My least favourite memory of him was on the first of many nights at Will’s farmhouse. Malcolm drove a group of us up after all the bars in the city had closed. The house that was so far from Nowhere you couldn’t even get a cab to Nowhere, especially at this time of night.

As usual, Malcolm and I were the last ones awake, and we were watching TV on the couch, and nothing had ever happened between us before, until he put his hand on my leg.

I darted to the other sofa, so we could keep this fun night going without acknowledging what had just happened. He patted the spot next to him, and spoke words I can’t remember with eyes that said “Come on, we’re friends. You don’t want to sit next to your friend?”

I could tell he wouldn’t drop it until I came back.

I should have just gone to bed. Nothing was stopping me from going to bed… Except the possibility of him seeing that as an invitation.

I don’t remember how quickly it happened after I sat back down next to him. I don’t even remember if we had sex that night. All I remember from that point on is him kissing me, and me going with it, wishing it would stop, wishing it never started.

I never flirted with Malcolm, but I did flirt with Will once. He was more attractive, more genuine, and although he wasn’t as smart, he was definitely a better person than Malcolm. I know that for sure, because no matter what I did there was no part of Will that looked at me the way Malcolm did, the way a snake looks at a mouse.

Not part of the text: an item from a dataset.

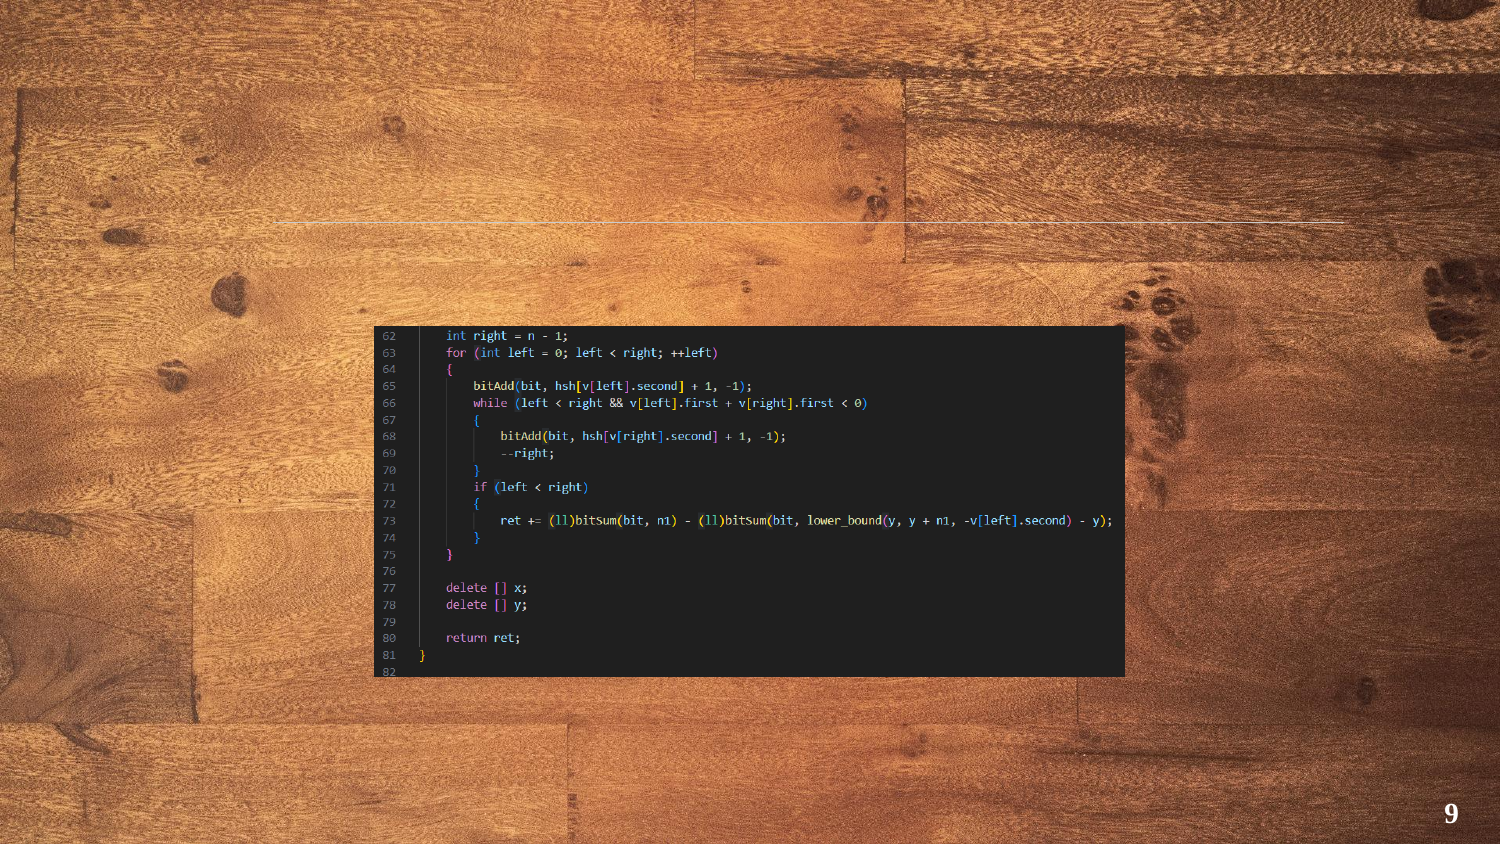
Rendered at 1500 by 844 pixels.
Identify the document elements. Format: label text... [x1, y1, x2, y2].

I flirted with Will at a bar by giving him what a teenager would call a sexy look, raising my eyebrows, and gesturing with my head to a quiet place near the coat check where we could fool around. All Will gave me back was a blank look, before turning to speak to someone his age.

After that, I never tried flirting with Will again. In that moment, he made me feel so naive, so out of place, so… seventeen.

I wish I knew him now, so I could thank him for rejecting me, and ask him how he could be friends with a man that didn’t.